**Metti in pratica:**
• A. Nell'estratto sul ritorno di Alfabeta, riscrivi in forma più breve il paragrafo che comincia con «In realtà non intendevamo rifare Alfabeta», conservandone i fatti principali.
• B. Prosegui l'estratto sul ritorno di Alfabeta dopo l'ultima frase riportata.

**Estratto della pagina:**
──────────
Filosofi precari, “intellettuali disorganici” e Invisibili. Un pericoloso mix per ogni regime…
(da Il fatto Quotidiano, p. 17  anno 2, n. 190, alcuni estratti)
Nanni Balestrini, Umberto Eco e gli altri ci riprovano: torna la rivista culturale Alfabeta
Non c’è più nemmeno bisono di agitare lo spettro della fondina. La parola “cultura” fa abbastanza schifo a molti senza scomodare gerarchi nazisti. Per non dire la categoria che la maneggia: intellettuali. Dileggiati, offesi, storpiati (nella peggior vulgata: “pseudo-intellettuali” o “intellettualini”). […] Così ritorna Alfateta, rivista culturale nata a Milano alla fine degli anni Settanta: dentro ci sono Eco, Sartori, Colombo, Bonito-Oliva, Cardini.E naturalmente Nanni Balestrini, lo scrittore degli Invisibili.

Balestrini, vent’anni dopo con chi se la vedono i moschettieri di Alfabeta?
In realtà non intendevamo rifare Alfabeta. Abbiamo sentito la necessità di intervenire in questa situazione così degradata dal punto di vista culturale. Non volevamo restare spettatori, per esempio, di fronte all’universo culturale falcidiato da tagli.
──────────
**Righe del dataset:**
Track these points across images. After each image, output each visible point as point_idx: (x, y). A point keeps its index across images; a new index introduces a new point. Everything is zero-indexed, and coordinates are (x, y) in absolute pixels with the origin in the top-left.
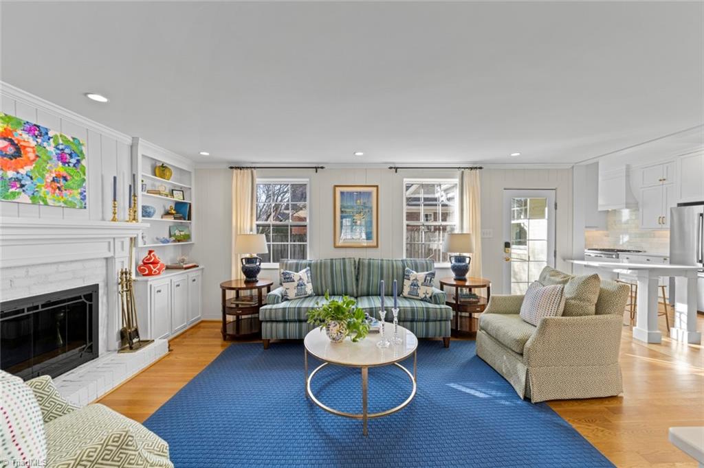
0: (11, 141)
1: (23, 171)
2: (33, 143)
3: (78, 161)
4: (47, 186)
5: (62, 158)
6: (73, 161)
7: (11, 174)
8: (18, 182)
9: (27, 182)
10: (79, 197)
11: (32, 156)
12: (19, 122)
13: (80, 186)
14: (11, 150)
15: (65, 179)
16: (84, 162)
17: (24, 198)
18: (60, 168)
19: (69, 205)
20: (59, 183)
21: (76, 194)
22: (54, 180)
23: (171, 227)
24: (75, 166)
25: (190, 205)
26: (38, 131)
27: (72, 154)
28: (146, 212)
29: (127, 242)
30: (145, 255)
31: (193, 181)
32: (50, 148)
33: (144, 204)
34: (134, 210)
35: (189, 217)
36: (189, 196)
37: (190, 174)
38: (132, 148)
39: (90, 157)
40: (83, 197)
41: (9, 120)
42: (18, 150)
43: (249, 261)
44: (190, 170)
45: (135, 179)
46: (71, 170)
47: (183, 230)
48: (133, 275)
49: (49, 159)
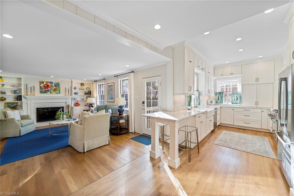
0: (47, 85)
1: (49, 89)
2: (50, 85)
3: (59, 86)
4: (53, 90)
5: (55, 86)
6: (58, 86)
7: (47, 89)
8: (48, 91)
9: (49, 90)
10: (59, 92)
11: (50, 86)
12: (48, 82)
13: (59, 90)
14: (47, 86)
15: (56, 89)
16: (60, 86)
17: (49, 93)
19: (57, 93)
20: (55, 90)
21: (58, 91)
22: (54, 90)
23: (87, 96)
24: (58, 87)
25: (91, 91)
26: (51, 83)
27: (57, 85)
28: (75, 93)
29: (70, 99)
30: (76, 102)
31: (92, 85)
32: (53, 85)
33: (75, 92)
34: (71, 93)
35: (91, 94)
36: (91, 89)
37: (91, 84)
38: (72, 81)
39: (61, 85)
40: (60, 92)
41: (46, 82)
42: (48, 86)
43: (90, 104)
44: (90, 83)
45: (71, 87)
46: (57, 88)
47: (90, 97)
48: (72, 106)
49: (53, 86)
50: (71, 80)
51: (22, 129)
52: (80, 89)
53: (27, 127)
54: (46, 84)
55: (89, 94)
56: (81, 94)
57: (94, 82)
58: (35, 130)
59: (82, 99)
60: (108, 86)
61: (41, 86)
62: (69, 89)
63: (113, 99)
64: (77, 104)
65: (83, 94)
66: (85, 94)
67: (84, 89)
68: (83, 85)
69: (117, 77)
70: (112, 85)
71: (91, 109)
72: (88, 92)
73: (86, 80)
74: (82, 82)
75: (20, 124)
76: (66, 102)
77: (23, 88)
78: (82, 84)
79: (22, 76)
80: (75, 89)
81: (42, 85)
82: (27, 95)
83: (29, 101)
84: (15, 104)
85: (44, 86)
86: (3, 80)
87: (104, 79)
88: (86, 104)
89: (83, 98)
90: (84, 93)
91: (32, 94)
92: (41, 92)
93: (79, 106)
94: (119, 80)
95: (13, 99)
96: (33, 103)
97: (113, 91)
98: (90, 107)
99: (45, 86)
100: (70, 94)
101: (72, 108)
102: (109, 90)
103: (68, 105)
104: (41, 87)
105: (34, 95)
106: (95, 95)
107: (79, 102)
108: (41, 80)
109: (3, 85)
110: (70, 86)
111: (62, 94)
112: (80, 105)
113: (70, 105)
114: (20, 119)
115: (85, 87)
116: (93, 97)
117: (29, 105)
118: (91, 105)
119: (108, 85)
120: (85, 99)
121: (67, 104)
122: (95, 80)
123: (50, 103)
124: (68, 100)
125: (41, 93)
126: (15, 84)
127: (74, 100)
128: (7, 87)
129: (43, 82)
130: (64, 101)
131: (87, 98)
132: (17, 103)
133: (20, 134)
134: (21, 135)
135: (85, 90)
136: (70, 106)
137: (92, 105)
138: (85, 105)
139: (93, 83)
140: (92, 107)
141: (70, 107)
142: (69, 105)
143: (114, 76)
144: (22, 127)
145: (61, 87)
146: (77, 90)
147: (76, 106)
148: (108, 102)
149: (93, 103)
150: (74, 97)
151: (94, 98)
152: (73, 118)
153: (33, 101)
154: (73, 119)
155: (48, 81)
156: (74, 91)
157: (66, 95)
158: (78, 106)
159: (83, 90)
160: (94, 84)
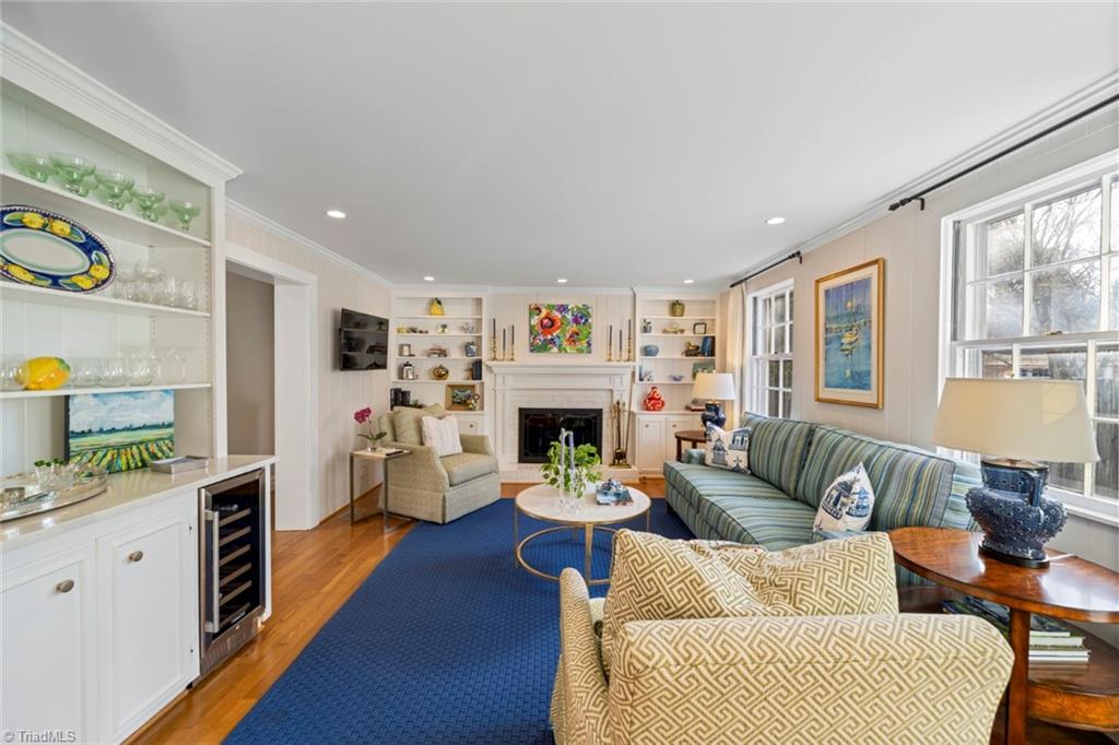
0: (550, 319)
1: (555, 334)
2: (560, 316)
3: (586, 320)
4: (567, 340)
5: (576, 321)
6: (583, 321)
7: (549, 337)
8: (552, 341)
9: (557, 340)
10: (586, 345)
11: (559, 324)
12: (553, 306)
13: (587, 337)
14: (550, 323)
15: (578, 334)
16: (590, 320)
17: (555, 350)
18: (575, 327)
19: (580, 351)
20: (573, 339)
21: (584, 344)
22: (571, 337)
23: (695, 365)
24: (584, 324)
25: (713, 338)
26: (563, 308)
27: (582, 317)
28: (648, 351)
29: (628, 378)
30: (649, 391)
31: (718, 309)
32: (569, 316)
33: (646, 344)
34: (629, 352)
35: (712, 353)
36: (713, 329)
37: (714, 302)
38: (635, 296)
39: (594, 316)
40: (589, 345)
41: (550, 307)
42: (553, 321)
43: (709, 407)
44: (712, 298)
45: (631, 324)
46: (581, 327)
47: (708, 367)
48: (634, 409)
49: (569, 323)
50: (631, 293)
51: (450, 493)
52: (665, 332)
53: (469, 486)
54: (547, 317)
55: (705, 351)
56: (671, 352)
57: (732, 286)
58: (501, 500)
59: (675, 379)
60: (827, 292)
61: (533, 323)
62: (621, 332)
63: (865, 386)
64: (652, 402)
65: (678, 356)
66: (688, 353)
67: (682, 331)
68: (678, 311)
69: (917, 203)
70: (865, 283)
71: (714, 438)
72: (700, 344)
73: (690, 281)
74: (674, 298)
75: (445, 474)
76: (611, 391)
77: (485, 333)
78: (676, 307)
79: (486, 293)
80: (645, 330)
81: (535, 321)
82: (495, 359)
83: (500, 380)
84: (468, 392)
85: (542, 322)
86: (443, 310)
87: (793, 256)
88: (689, 403)
89: (676, 375)
90: (684, 349)
91: (507, 357)
92: (534, 348)
93: (660, 409)
94: (947, 225)
95: (465, 374)
96: (513, 389)
97: (868, 323)
98: (708, 423)
99: (545, 321)
100: (625, 355)
101: (631, 414)
102: (827, 319)
103: (618, 403)
104: (532, 328)
105: (512, 360)
106: (734, 358)
107: (660, 392)
108: (534, 302)
109: (444, 327)
110: (629, 316)
111: (597, 357)
112: (663, 404)
113: (624, 404)
114: (459, 449)
115: (686, 321)
116: (723, 370)
117: (499, 396)
118: (713, 414)
119: (824, 286)
120: (687, 379)
121: (615, 402)
122: (733, 278)
123: (557, 393)
124: (617, 379)
125: (532, 351)
126: (470, 321)
127: (641, 380)
128: (453, 333)
129: (538, 309)
130: (604, 383)
131: (694, 375)
132: (473, 387)
133: (444, 515)
134: (448, 520)
135: (689, 333)
136: (627, 407)
137: (717, 410)
138: (688, 408)
139: (724, 297)
140: (720, 422)
141: (626, 414)
142: (621, 402)
143: (893, 208)
144: (451, 485)
145: (594, 327)
146: (653, 333)
147: (648, 409)
148: (818, 400)
149: (724, 401)
150: (641, 368)
151: (729, 376)
152: (614, 489)
153: (511, 382)
154: (617, 495)
155: (552, 302)
156: (641, 340)
157: (610, 360)
158: (654, 410)
159: (679, 335)
160: (732, 297)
──────────
**Soluzioni per compito:**
• A. L'intento non era rifare Alfabeta, ma intervenire in una situazione culturalmente degradata, senza restare spettatori di fronte a un universo culturale falcidiato dai tagli.

• B.
Dietro i tagli c’è un’intenzione?
Sì. C’è l’idea – che poi è la base di questo governo berlusconiano – che il populismo si porta avanti con mezzi di massa. Quindi tutto quello che è riflessione colta, individuale, viene visto come nemico. Ma c’è anche disprezzo forte, congenito per la cultura.
Balestrini,  una rivista culturale è un mezzo di comunicazione  ancora attuale?
Abbiamo fatto quattro o cinque riunioni con dei giovani universitari, perchè ci interessa avere collaboratoi “freschi”. E interpellare la nuova generazione. Sono rimasto sorpreso: i giovani sono creativi, colti e appassionati. Mi fa specie se penso che sono condannati alla precarietà. Questa vitalità ci piacerebbe non fosse sprecata.